Em 1915, quando esta se demitiu para fundar a Associação Feminina de Propaganda Democrática, foi eleita para a comissão administrativa que ficou à frente da Liga, ainda que contestada pelas sócias demissionárias, não mais abandonando a direção colegial até 1918. Simultaneamente, integrou a direção da Obra Maternal (1910, 1911, 1913, 1914), iniciativa que procurava recolher e proteger crianças desfavorecidas e abandonadas. 

A intervenção militante manteve-se ininterrupta até ao fim, não sendo abalada com as cisões que deram origem à Associação de Propaganda Feminista (1911-1918), dinamizada por Ana de Castro Osório e Carolina Beatriz Ângelo, e à Associação Feminina de Propaganda Democrática (1915-1916), tutelada por Maria Veleda, contribuindo, pelo contrário, para a sua continuidade.
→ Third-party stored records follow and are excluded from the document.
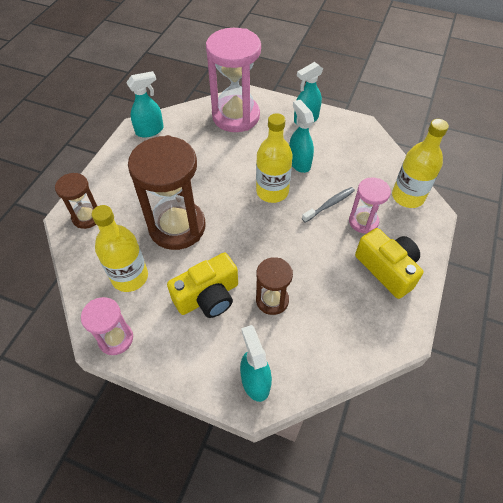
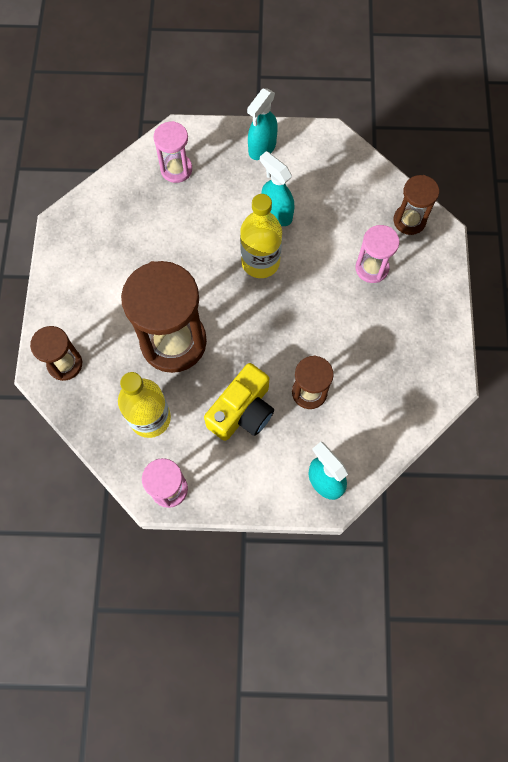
camera: 20 degrees left, 15 degrees up
(150, 130) = (80, 223): turquoise spray bottle -> none
(236, 116) = (176, 169): pink hourglass -> pink hourglass, size x0.52
(329, 204) = (329, 258): grey toothbrush -> none
(387, 269) = (413, 317): yellow camera -> none
(407, 196) = (409, 220): yellow bottle -> brown hourglass

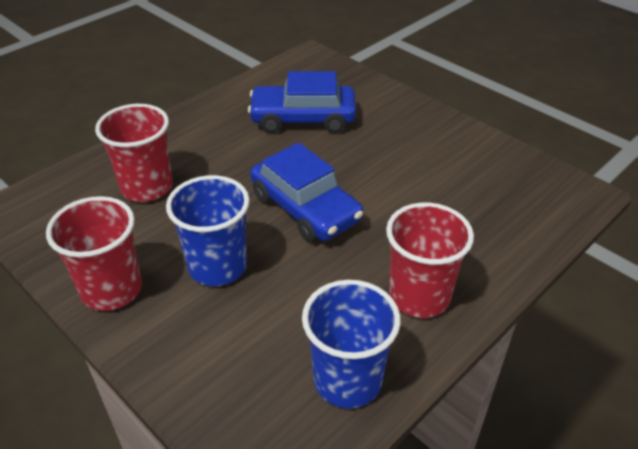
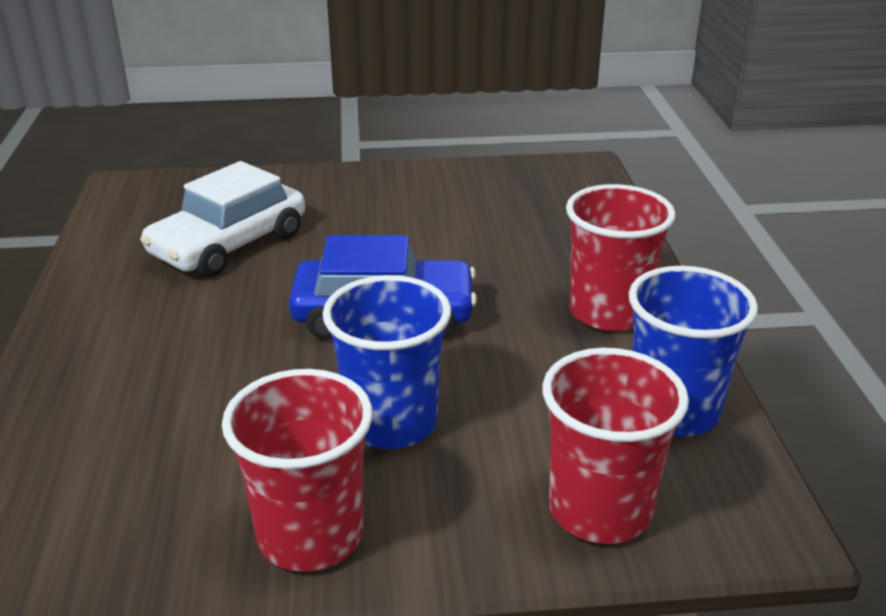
camera: 50 degrees left, 10 degrees down
(147, 187) = (152, 416): red cup -> red cup (599, 509)
(303, 118) = (229, 244): blue car -> white car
Mariana da Assunção da Silva transitou para o Conselho Nacional das Mulheres Portuguesas, onde manteve a mesma capacidade de intervenção e, tal como na Liga, muito concorreu para a sua sobrevivência “durante os anos em que ele quase estagnou”. 

A militância foi em crescendo e prolongou-se por um quarto de século, tendo sido eleita Vogal da Direção (1925-1929), pertenceu à Comissão de Beneficência (1921), chegando a ser sua Presidente (1927), e exerceu, durante 15 anos consecutivos, o cargo de Tesoureira Geral da Direção (1931-1945). Também integrou a Secção de Finanças (1931-1934) e, numa das últimas reuniões do Conselho, em Junho de 1946, a escassos meses de ser proibida pela ditadura salazarista, foi eleita 1.ª Vogal da Assembleia Geral. 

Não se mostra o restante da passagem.